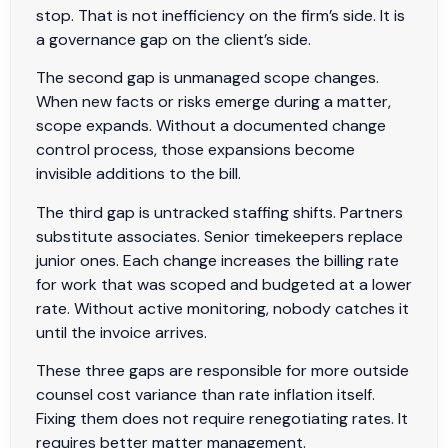
stop. That is not inefficiency on the firm’s side. It is
a governance gap on the client’s side.
The second gap is unmanaged scope changes.
When new facts or risks emerge during a matter,
scope expands. Without a documented change
control process, those expansions become
invisible additions to the bill.
The third gap is untracked staffing shifts. Partners
substitute associates. Senior timekeepers replace
junior ones. Each change increases the billing rate
for work that was scoped and budgeted at a lower
rate. Without active monitoring, nobody catches it
until the invoice arrives.
These three gaps are responsible for more outside
counsel cost variance than rate inflation itself.
Fixing them does not require renegotiating rates. It
requires better matter management.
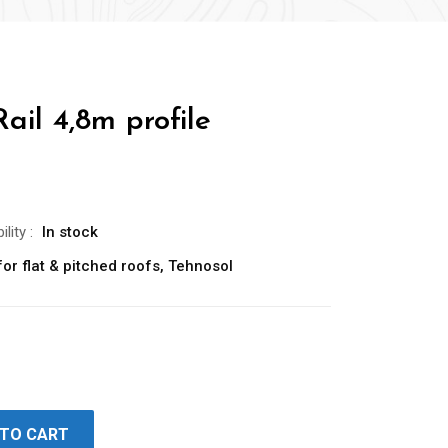
ail 4,8m profile
ility
:
In stock
or flat & pitched roofs
,
Tehnosol
 TO CART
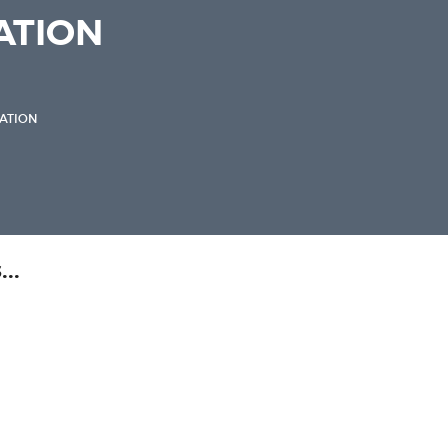
TION
ATION
..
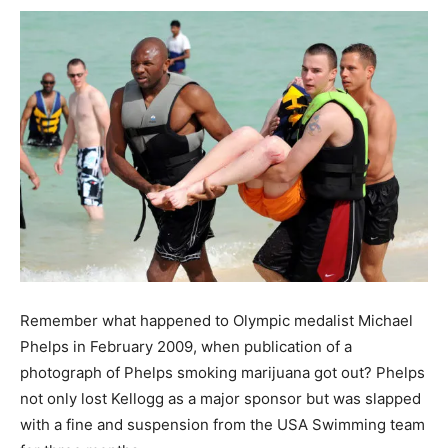
Remember what happened to Olympic medalist Michael
Phelps in February 2009, when publication of a
photograph of Phelps smoking marijuana got out? Phelps
not only lost Kellogg as a major sponsor but was slapped
with a fine and suspension from the USA Swimming team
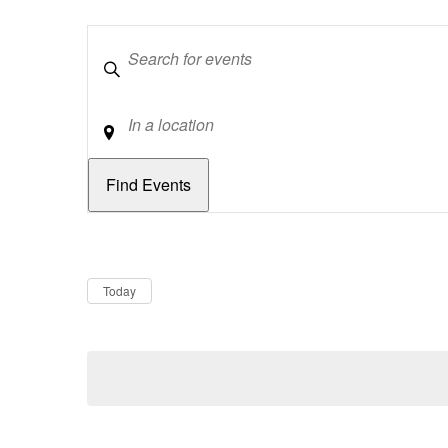
Keywords
Location
Dates
Now
Today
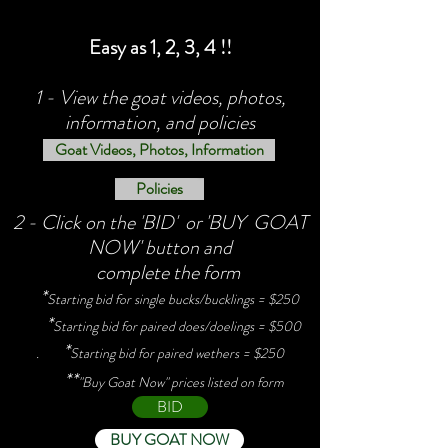
Easy as 1, 2, 3, 4 !!
1 - View the goat videos, photos,
information, and policies
Goat Videos, Photos, Information
Policies
2 - Click on the 'BID' or 'BUY GOAT
NOW' button and
complete the form
*
Starting bid for single bucks/bucklings = $250
*
Starting bid for paired does/doelings = $500
*
.
Starting bid for paired wethers = $250
**
"Buy Goat Now" prices listed on form
BID
BUY GOAT NOW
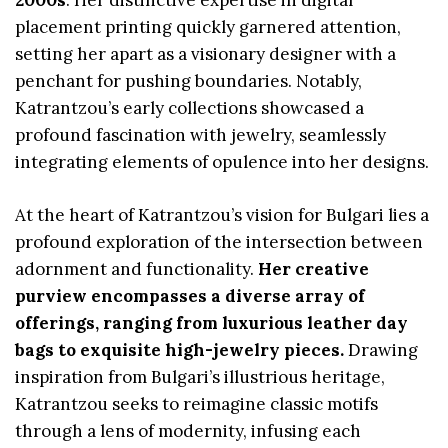
2000s
. Her distinctive expertise in digital
placement printing quickly garnered attention,
setting her apart as a visionary designer with a
penchant for pushing boundaries. Notably,
Katrantzou’s early collections showcased a
profound fascination with jewelry, seamlessly
integrating elements of opulence into her designs.
At the heart of Katrantzou’s vision for Bulgari lies a
profound exploration of the intersection between
adornment and functionality.
Her creative
purview encompasses a diverse array of
offerings, ranging from luxurious leather day
bags to exquisite high-jewelry pieces.
Drawing
inspiration from Bulgari’s illustrious heritage,
Katrantzou seeks to reimagine classic motifs
through a lens of modernity, infusing each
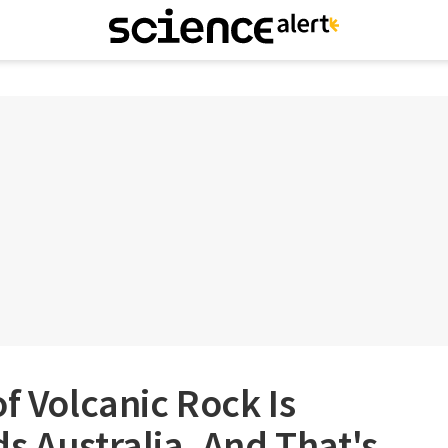
of Volcanic Rock Is
s Australia, And That's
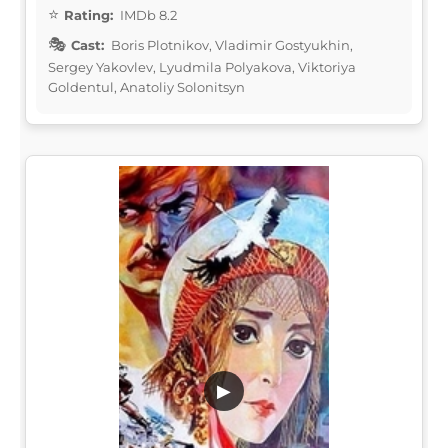
Rating:
IMDb 8.2
Cast:
Boris Plotnikov, Vladimir Gostyukhin,
Sergey Yakovlev, Lyudmila Polyakova, Viktoriya
Goldentul, Anatoliy Solonitsyn
▶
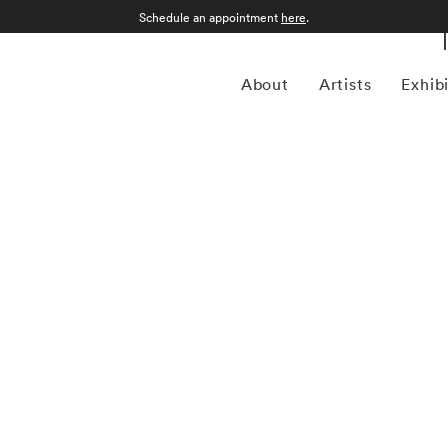
Schedule an appointment
here
.
About
Artists
Exhib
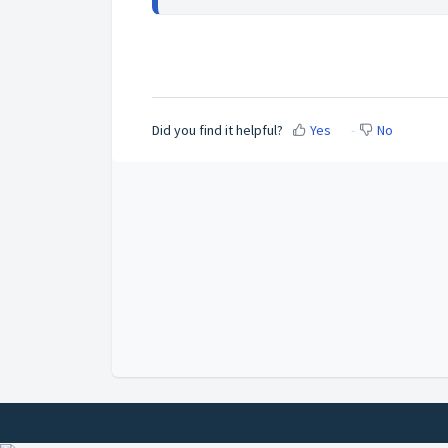
Did you find it helpful?
Yes
No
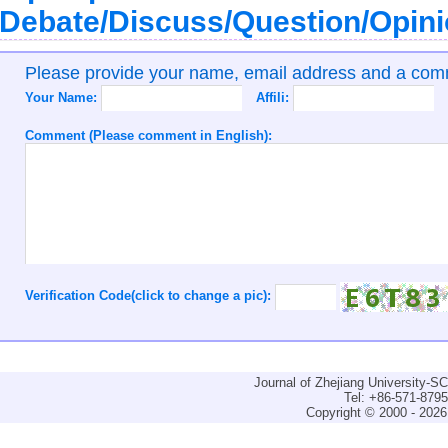
Debate/Discuss/Question/Opin
Please provide your name, email address and a co
Your Name:
Affili:
Comment (Please comment in English):
Verification Code(click to change a pic):
Journal of Zhejiang University-
Tel: +86-571-879
Copyright © 2000 - 2026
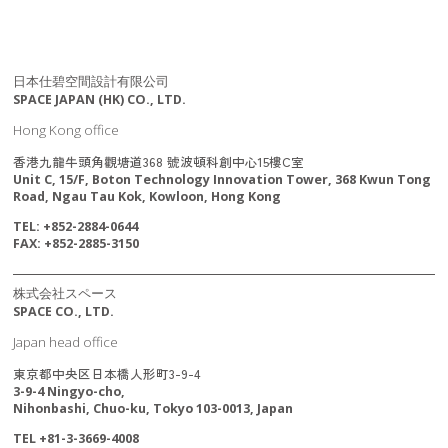
日本仕碧空間設計有限公司
SPACE JAPAN (HK) CO., LTD.
Hong Kong office
香港九龍牛頭角觀塘道368 號波頓科創中心15樓C室
Unit C, 15/F, Boton Technology Innovation Tower, 368 Kwun Tong
Road, Ngau Tau Kok, Kowloon, Hong Kong
TEL: +852-2884-0644
FAX: +852-2885-3150
株式会社スペース
SPACE CO., LTD.
Japan head office
東京都中央区日本橋人形町3-9-4
3-9-4 Ningyo-cho,
Nihonbashi, Chuo-ku, Tokyo 103-0013, Japan
TEL +81-3-3669-4008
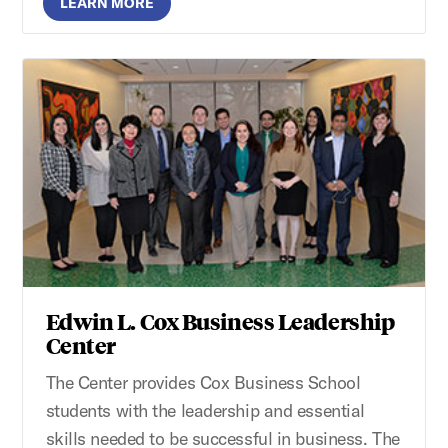
LEARN MORE
Edwin L. Cox Business Leadership
Center
The Center provides Cox Business School
students with the leadership and essential
skills needed to be successful in business. The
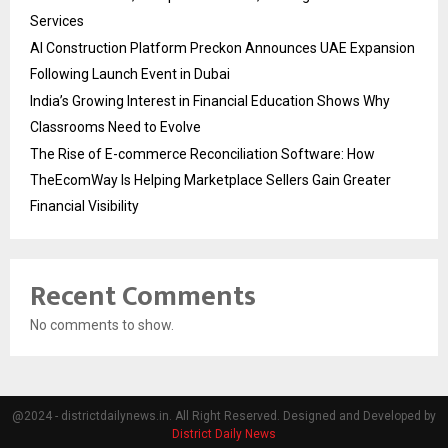
Services
AI Construction Platform Preckon Announces UAE Expansion
Following Launch Event in Dubai
India’s Growing Interest in Financial Education Shows Why
Classrooms Need to Evolve
The Rise of E-commerce Reconciliation Software: How
TheEcomWay Is Helping Marketplace Sellers Gain Greater
Financial Visibility
Recent Comments
No comments to show.
@2024 - districtdailynews.in. All Right Reserved. Designed and Developed by
District Daily News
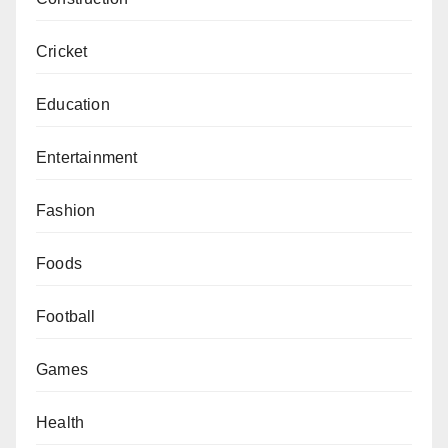
Cricket
Education
Entertainment
Fashion
Foods
Football
Games
Health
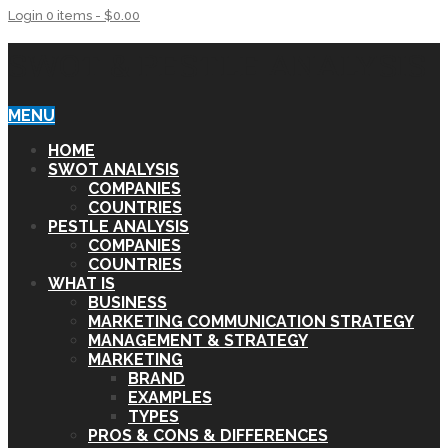
Login
0 items -
$
0.00
SWOT & PESTLE ANALYSIS
MENU
HOME
SWOT ANALYSIS
COMPANIES
COUNTRIES
PESTLE ANALYSIS
COMPANIES
COUNTRIES
WHAT IS
BUSINESS
MARKETING COMMUNICATION STRATEGY
MANAGEMENT & STRATEGY
MARKETING
BRAND
EXAMPLES
TYPES
PROS & CONS & DIFFERENCES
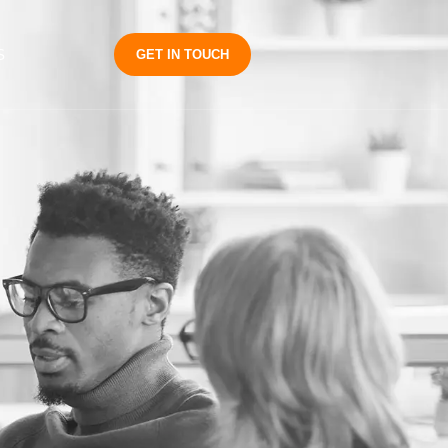
S
GET IN TOUCH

****************************************

● Assignment:
Please rewrite the text read from each of the rows above as a numbered list, one line per item, skipping any blank lines and leaving the pictures out.

● Response to the exercise:
1. stop. That is not inefficiency on the firm’s side. It is
2. a governance gap on the client’s side.
3. The second gap is unmanaged scope changes.
4. When new facts or risks emerge during a matter,
5. scope expands. Without a documented change
6. control process, those expansions become
7. invisible additions to the bill.
8. The third gap is untracked staffing shifts. Partners
9. substitute associates. Senior timekeepers replace
10. junior ones. Each change increases the billing rate
11. for work that was scoped and budgeted at a lower
12. rate. Without active monitoring, nobody catches it
13. until the invoice arrives.
14. These three gaps are responsible for more outside
15. counsel cost variance than rate inflation itself.
16. Fixing them does not require renegotiating rates. It
17. requires better matter management.
18. ail 4,8m profile
19. ility
20. :
21. In stock
22. or flat & pitched roofs
23. ,
24. Tehnosol
25.  TO CART
26. TION
27. ATION
28. ..
29. Remember what happened to Olympic medalist Michael
30. Phelps in February 2009, when publication of a
31. photograph of Phelps smoking marijuana got out? Phelps
32. not only lost Kellogg as a major sponsor but was slapped
33. with a fine and suspension from the USA Swimming team
34. Keywords
35. Location
36. Dates
37. Now
38. Today
39. Easy as 1, 2, 3, 4 !!
40. 1 - View the goat videos, photos,
41. information, and policies
42. Goat Videos, Photos, Information
43. Policies
44. 2 - Click on the 'BID' or 'BUY GOAT
45. NOW' button and
46. complete the form
47. *
48. Starting bid for single bucks/bucklings = $250
49. *
50. Starting bid for paired does/doelings = $500
51. *
52. .
53. Starting bid for paired wethers = $250
54. **
55. "Buy Goat Now" prices listed on form
56. BID
57. BUY GOAT NOW
58. 2000s
59. . Her distinctive expertise in digital
60. placement printing quickly garnered attention,
61. setting her apart as a visionary designer with a
62. penchant for pushing boundaries. Notably,
63. Katrantzou’s early collections showcased a
64. profound fascination with jewelry, seamlessly
65. integrating elements of opulence into her designs.
66. At the heart of Katrantzou’s vision for Bulgari lies a
67. profound exploration of the intersection between
68. adornment and functionality.
69. Her creative
70. purview encompasses a diverse array of
71. offerings, ranging from luxurious leather day
72. bags to exquisite high-jewelry pieces.
73. Drawing
74. inspiration from Bulgari’s illustrious heritage,
75. Katrantzou seeks to reimagine classic motifs
76. through a lens of modernity, infusing each
77. of Volcanic Rock Is
78. s Australia, And That's
79. Rating:
80. IMDb 8.2
81. Cast:
82. Boris Plotnikov, Vladimir Gostyukhin,
83. Sergey Yakovlev, Lyudmila Polyakova, Viktoriya
84. Goldentul, Anatoliy Solonitsyn
85. ▶
86. Schedule an appointment
87. here
88. .
89. About
90. Artists
91. Exhib
92. Did you find it helpful?
93. Yes
94. No
95. Debate/Discuss/Question/Opin
96. Please provide your name, email address and a co
97. Your Name:
98. Affili:
99. Comment (Please comment in English):
100. Verification Code(click to change a pic):
101. Journal of Zhejiang University-
102. Tel: +86-571-879
103. Copyright © 2000 - 2026
104. 日本仕碧空間設計有限公司
105. SPACE JAPAN (HK) CO., LTD.
106. Hong Kong office
107. 香港九龍牛頭角觀塘道368 號波頓科創中心15樓C室
108. Unit C, 15/F, Boton Technology Innovation Tower, 368 Kwun Tong
109. Road, Ngau Tau Kok, Kowloon, Hong Kong
110. TEL: +852-2884-0644
111. FAX: +852-2885-3150
112. 株式会社スペース
113. SPACE CO., LTD.
114. Japan head office
115. 東京都中央区日本橋人形町3-9-4
116. 3-9-4 Ningyo-cho,
117. Nihonbashi, Chuo-ku, Tokyo 103-0013, Japan
118. TEL +81-3-3669-4008
119. LEARN MORE
120. Edwin L. Cox Business Leadership
121. Center
122. The Center provides Cox Business School
123. students with the leadership and essential
124. skills needed to be successful in business. The
125. Services
126. AI Construction Platform Preckon Announces UAE Expansion
127. Following Launch Event in Dubai
128. India’s Growing Interest in Financial Education Shows Why
129. Classrooms Need to Evolve
130. The Rise of E-commerce Reconciliation Software: How
131. TheEcomWay Is Helping Marketplace Sellers Gain Greater
132. Financial Visibility
133. Recent Comments
134. No comments to show.
135. @2024 - districtdailynews.in. All Right Reserved. Designed and Developed by
136. District Daily News
137. Cricket
138. Education
139. Entertainment
140. Fashion
141. Foods
142. Football
143. Games
144. Health
145. Login
146. 0 items -
147. $
148. 0.00
149. SWOT & PESTLE ANALYSIS
150. MENU
151. HOME
152. SWOT ANALYSIS
153. COMPANIES
154. COUNTRIES
155. PESTLE ANALYSIS
156. COMPANIES
157. COUNTRIES
158. WHAT IS
159. BUSINESS
160. MARKETING COMMUNICATION STRATEGY
161. MANAGEMENT & STRATEGY
162. MARKETING
163. BRAND
164. EXAMPLES
165. TYPES
166. PROS & CONS & DIFFERENCES
167. S
168. GET IN TOUCH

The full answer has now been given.